Marco Alles zum Start der Fußball-Europameisterschaft.

Volle Trikotständer in den Geschäften. Kaum Fähnchen an den Autos. Nur vereinzelte Gespräche, die sich um das Fußballereignis drehen. Mag sein, dass sich die Stimmung mit dem ersten Auftritt der deutschen Mannschaft bessern wird. Doch kurz vor dem Auftakt der Europameisterschaft ist wenig zu spüren von großer Vorfreude.

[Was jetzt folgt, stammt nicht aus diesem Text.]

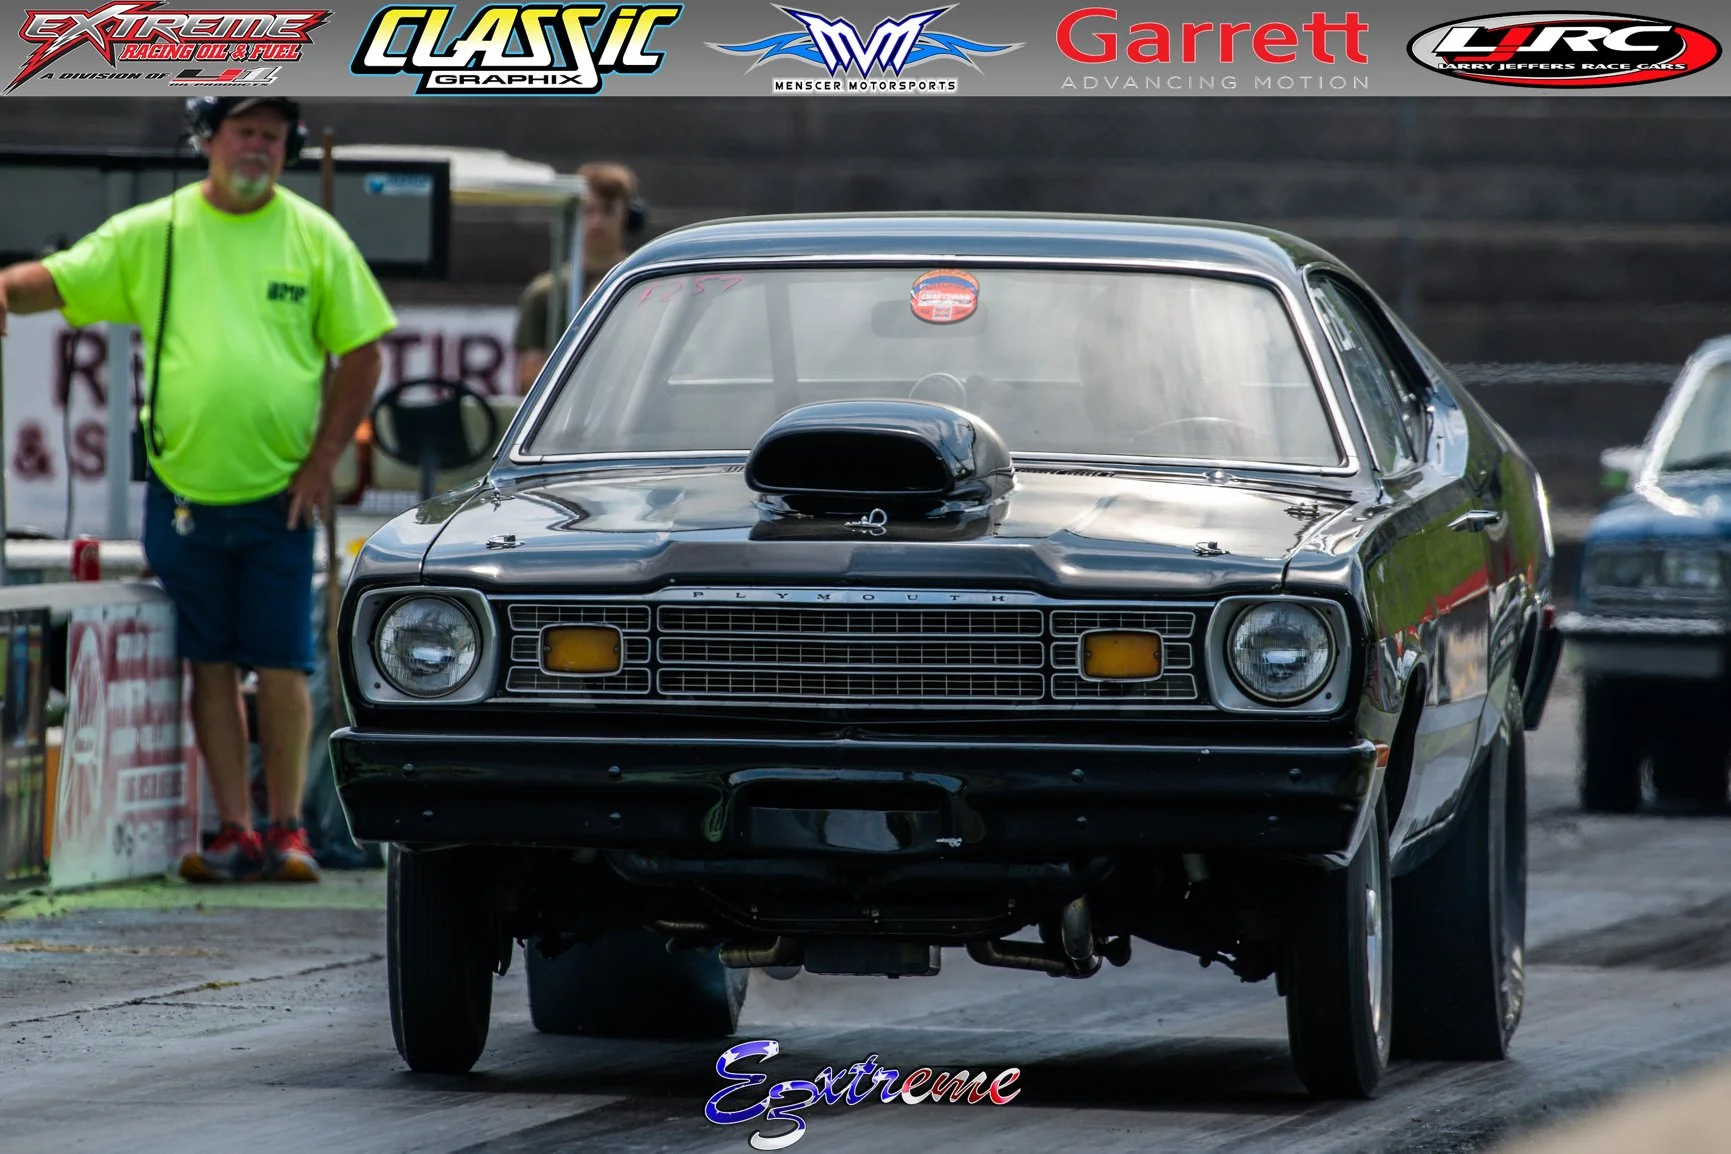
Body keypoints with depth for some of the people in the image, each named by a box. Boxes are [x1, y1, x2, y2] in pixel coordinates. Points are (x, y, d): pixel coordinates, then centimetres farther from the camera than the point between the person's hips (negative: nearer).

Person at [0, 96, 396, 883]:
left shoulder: (315, 237, 2)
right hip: (182, 493, 1)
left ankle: (286, 831, 7)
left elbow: (360, 354, 5)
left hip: (279, 496, -1)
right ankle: (235, 832, 9)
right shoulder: (151, 234, 3)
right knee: (210, 666, 4)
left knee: (282, 667, -1)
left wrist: (322, 460, -2)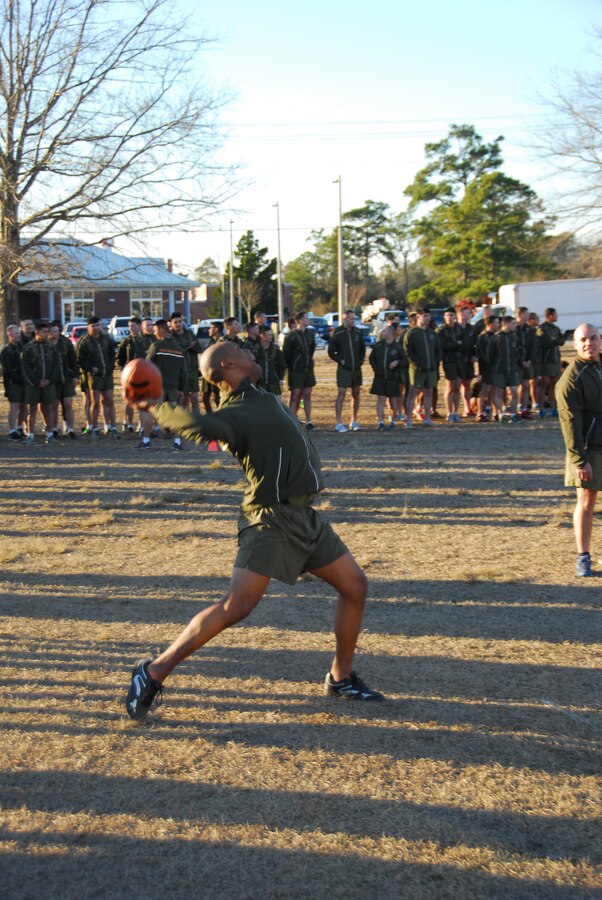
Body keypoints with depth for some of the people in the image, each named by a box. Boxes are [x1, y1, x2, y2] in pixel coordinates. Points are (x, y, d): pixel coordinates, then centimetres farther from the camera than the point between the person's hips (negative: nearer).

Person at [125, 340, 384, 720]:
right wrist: (157, 408, -20)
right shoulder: (232, 414, -14)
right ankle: (154, 672, -5)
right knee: (237, 606, -16)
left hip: (306, 516, 9)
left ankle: (341, 677, 25)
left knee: (355, 585, 11)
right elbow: (196, 425, -33)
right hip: (271, 520, -9)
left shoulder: (263, 397, 15)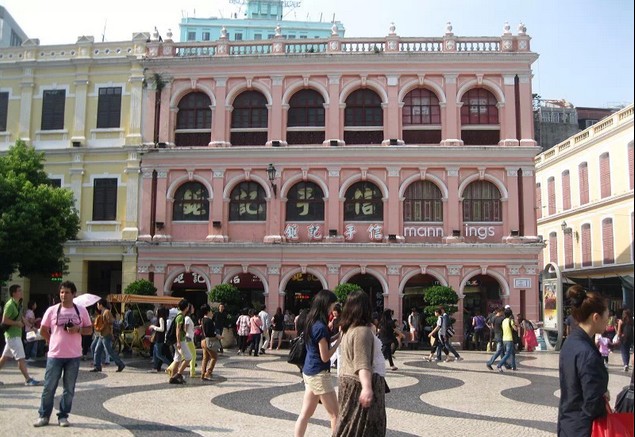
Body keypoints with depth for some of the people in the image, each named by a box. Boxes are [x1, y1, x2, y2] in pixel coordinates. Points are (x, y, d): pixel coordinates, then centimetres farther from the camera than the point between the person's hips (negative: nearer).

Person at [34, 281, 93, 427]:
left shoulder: (81, 310, 1)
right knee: (49, 387, 4)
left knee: (69, 389, 7)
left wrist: (78, 329, -13)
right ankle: (44, 416, 18)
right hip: (55, 355, 0)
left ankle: (63, 416, 18)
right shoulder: (52, 310, -1)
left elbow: (89, 329, 6)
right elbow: (43, 330, 9)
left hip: (74, 356, 1)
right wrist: (53, 342, 4)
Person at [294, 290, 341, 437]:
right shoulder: (320, 327, -20)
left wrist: (336, 335, 5)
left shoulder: (311, 322, 6)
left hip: (309, 372, 9)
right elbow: (325, 357, -18)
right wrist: (339, 340, -11)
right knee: (335, 415, 4)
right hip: (319, 374, -9)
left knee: (306, 414, 12)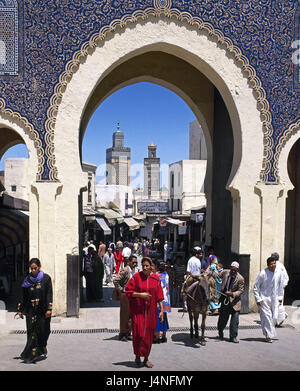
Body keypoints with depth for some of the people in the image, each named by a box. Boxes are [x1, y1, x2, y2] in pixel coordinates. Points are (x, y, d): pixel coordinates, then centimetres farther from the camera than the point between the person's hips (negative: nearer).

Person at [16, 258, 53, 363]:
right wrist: (20, 310, 5)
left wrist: (49, 309, -12)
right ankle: (33, 353, 0)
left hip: (42, 311, -2)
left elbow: (49, 295, -5)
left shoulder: (46, 278, -3)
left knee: (43, 331, 4)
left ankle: (42, 351, 22)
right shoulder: (28, 280, 5)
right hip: (31, 311, 2)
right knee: (32, 332, -4)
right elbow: (23, 296, 8)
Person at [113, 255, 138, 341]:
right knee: (124, 315, -2)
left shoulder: (133, 270, 11)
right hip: (125, 294, -8)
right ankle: (122, 335, 7)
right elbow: (115, 280, -23)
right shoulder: (125, 270, -17)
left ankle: (128, 334, 20)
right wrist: (120, 290, -17)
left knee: (130, 314, 11)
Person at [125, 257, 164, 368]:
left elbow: (159, 296, 5)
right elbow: (128, 291, -3)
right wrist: (140, 295, -16)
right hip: (138, 310, -2)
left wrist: (161, 310, 1)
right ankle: (137, 356, 15)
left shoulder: (155, 278, 3)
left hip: (150, 310, 2)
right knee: (138, 333, -6)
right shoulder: (136, 277, -4)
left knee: (148, 335, 5)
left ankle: (146, 358, 20)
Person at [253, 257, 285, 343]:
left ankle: (270, 332, 25)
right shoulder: (263, 273, -13)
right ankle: (269, 336, 5)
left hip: (275, 299, 4)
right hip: (264, 299, -4)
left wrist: (280, 297, 12)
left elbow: (281, 286, 17)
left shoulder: (279, 273, 1)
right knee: (267, 317, -6)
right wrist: (258, 299, -9)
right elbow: (255, 287, -6)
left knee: (275, 317, 2)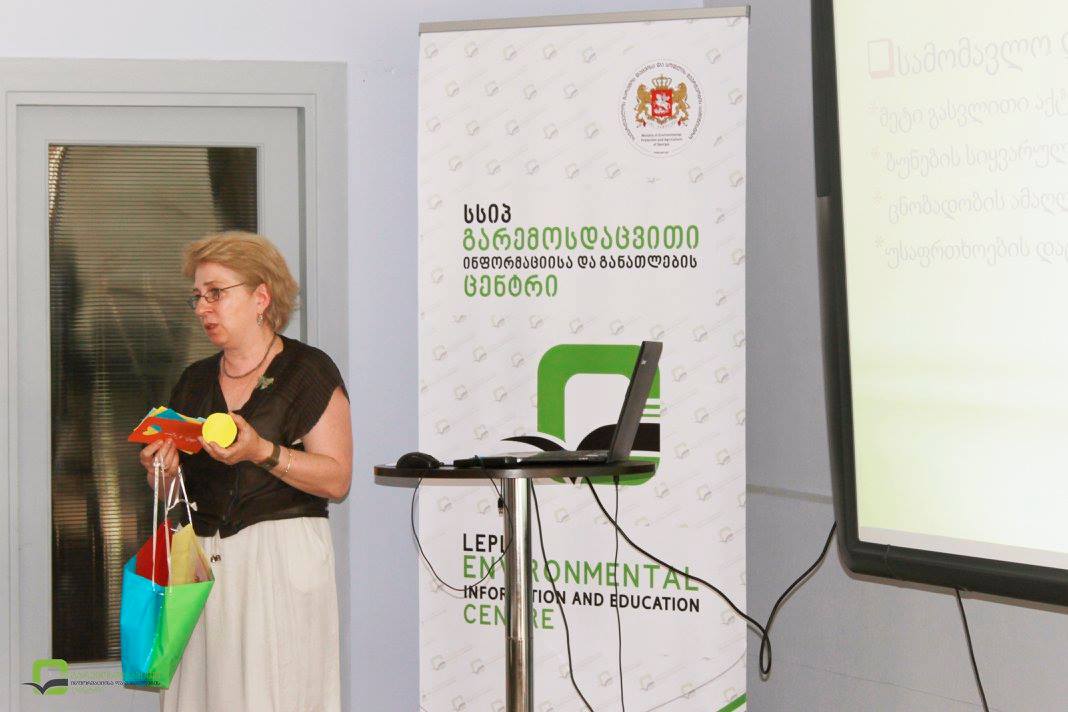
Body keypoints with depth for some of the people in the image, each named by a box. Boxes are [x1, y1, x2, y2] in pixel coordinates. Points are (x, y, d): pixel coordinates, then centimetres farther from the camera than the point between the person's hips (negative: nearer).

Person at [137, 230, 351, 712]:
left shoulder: (309, 371, -1)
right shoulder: (194, 382, 16)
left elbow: (337, 479, -8)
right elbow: (172, 491, 20)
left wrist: (262, 452, -20)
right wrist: (161, 470, -3)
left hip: (282, 559, -5)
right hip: (201, 559, 5)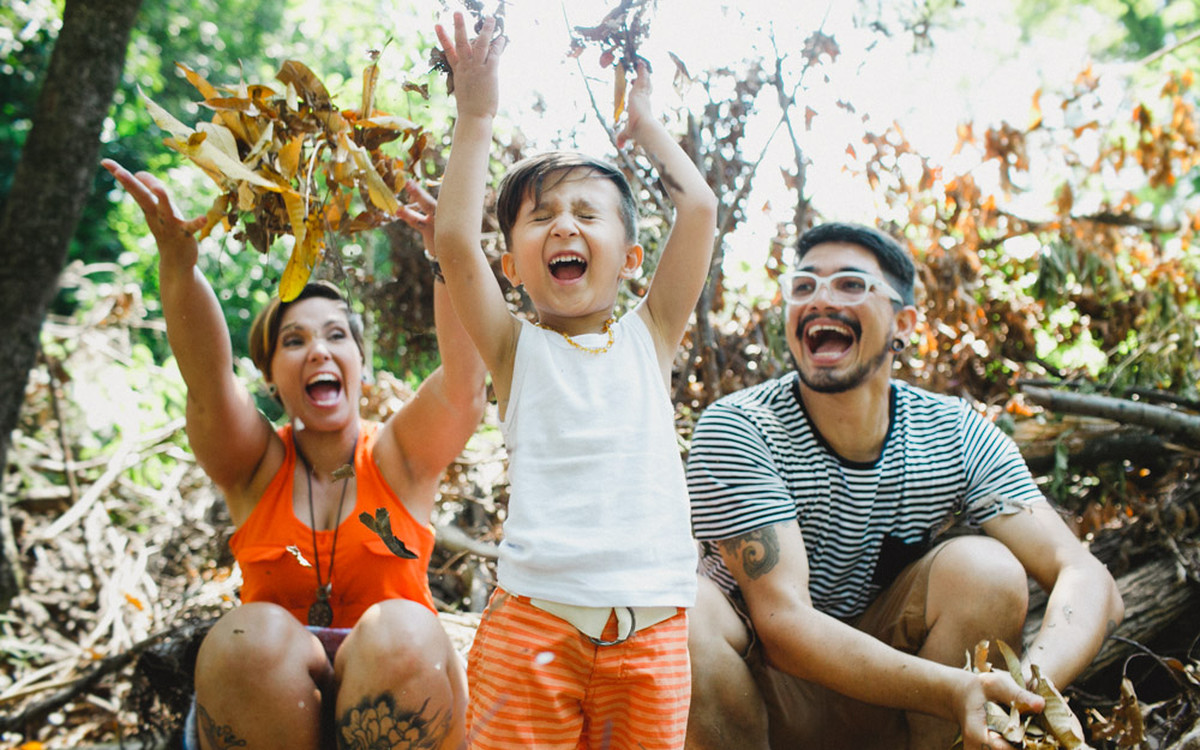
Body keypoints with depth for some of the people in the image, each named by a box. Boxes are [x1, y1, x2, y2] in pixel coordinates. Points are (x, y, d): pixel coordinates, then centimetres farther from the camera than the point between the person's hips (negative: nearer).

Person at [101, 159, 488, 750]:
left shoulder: (398, 458, 0)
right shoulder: (258, 467, 1)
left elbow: (464, 378, -17)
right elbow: (207, 379, -18)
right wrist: (177, 259, -36)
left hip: (400, 687, -1)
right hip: (270, 696, 1)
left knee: (401, 630, -33)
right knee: (253, 634, -31)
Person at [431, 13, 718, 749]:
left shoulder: (649, 336, 12)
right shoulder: (518, 348, 8)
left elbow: (699, 208, 3)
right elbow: (455, 239, -7)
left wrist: (645, 122, 16)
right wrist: (477, 115, 0)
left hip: (651, 624, 2)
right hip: (535, 616, -1)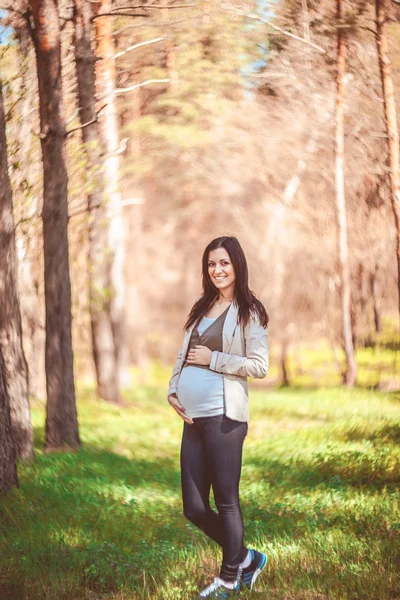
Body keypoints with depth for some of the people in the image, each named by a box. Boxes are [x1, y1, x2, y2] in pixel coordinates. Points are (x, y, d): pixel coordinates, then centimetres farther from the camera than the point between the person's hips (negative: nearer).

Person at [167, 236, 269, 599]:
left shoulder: (248, 311, 0)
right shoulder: (202, 308, 19)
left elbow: (259, 366, -7)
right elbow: (183, 354, 21)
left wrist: (213, 359, -10)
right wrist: (173, 391, 6)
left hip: (222, 415, -7)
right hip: (192, 417, 7)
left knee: (226, 500, 1)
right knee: (194, 508, 7)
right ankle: (245, 558, 26)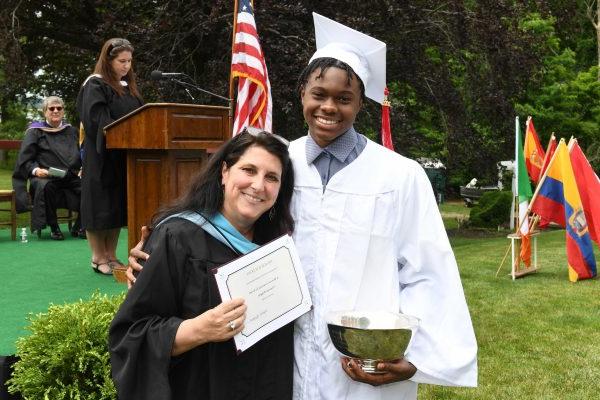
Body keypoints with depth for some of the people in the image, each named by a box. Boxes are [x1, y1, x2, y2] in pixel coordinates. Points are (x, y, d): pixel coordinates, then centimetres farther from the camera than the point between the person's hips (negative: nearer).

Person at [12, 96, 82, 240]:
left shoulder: (71, 131, 20)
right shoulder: (35, 131, 8)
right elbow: (24, 159, 2)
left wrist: (83, 168, 2)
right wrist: (35, 170, -18)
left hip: (71, 177, 4)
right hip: (45, 177, -3)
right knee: (44, 186, -38)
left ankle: (78, 227, -2)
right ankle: (54, 228, -18)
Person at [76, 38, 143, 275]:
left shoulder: (128, 86, 14)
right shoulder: (95, 86, -8)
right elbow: (96, 120, -18)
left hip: (124, 157, 7)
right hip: (101, 156, -7)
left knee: (118, 206, 10)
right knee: (101, 205, -1)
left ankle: (111, 255, 19)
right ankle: (98, 257, 9)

Dabei besitzt das Turnier eine historische Dimension. Zum ersten Mal sind die Spielorte über den gesamten Kontinent verstreut, soll der Fußball ein grenzenloses Vergnügen symbolisieren. Aber das Ansinnen, mit dieser EM die Menschen zu verbinden und den europäischen Gedanken zu fördern, wird durch die noch herrschende Pandemie ad absurdum geführt. Das Reisen ist weiterhin stark eingeschränkt; der Stadionbesuch nur wenigen Zuschauern erlaubt, jede Mannschaft von der Außenwelt strikt abgeschirmt. Rauschende Feste mit Hunderttausenden Fans kann es nicht geben.

Gespielt wird trotzdem. Weil jeder Anpfiff die Kasse der Uefa klingeln lässt. Anders ist es nicht zu erklären, weshalb die Endrunde nun schon zum zweiten Mal mit der Rekordzahl von 24 Nationen ausgetragen und auf mehr als vier Wochen ausgedehnt wird. Dass zudem mit Aserbaidschans Baku eine asiatische Stadt zu den Gastgebern zählt, hat gewiss nichts mit sportpolitischen Aspekten zu tun. Es geht um das Erschließen neuer Absatzmärkte und damit ganz lapidar ums (Milliarden)-Geschäft.

Und die deutsche Mannschaft? Sie hat in den vergangenen drei Jahren eine Menge dafür getan, dass sie in der Gunst der Fans rapide gefallen ist. Auf und neben dem Platz. Viel wird von ihr nach den ganzen Enttäuschungen nicht erwartet. Aber darin liegt auch die große Chance, verlorenen Kredit zurückzugewinnen – und dem scheidenden Bundestrainer Löw einen glänzenden Abschied zu bescheren.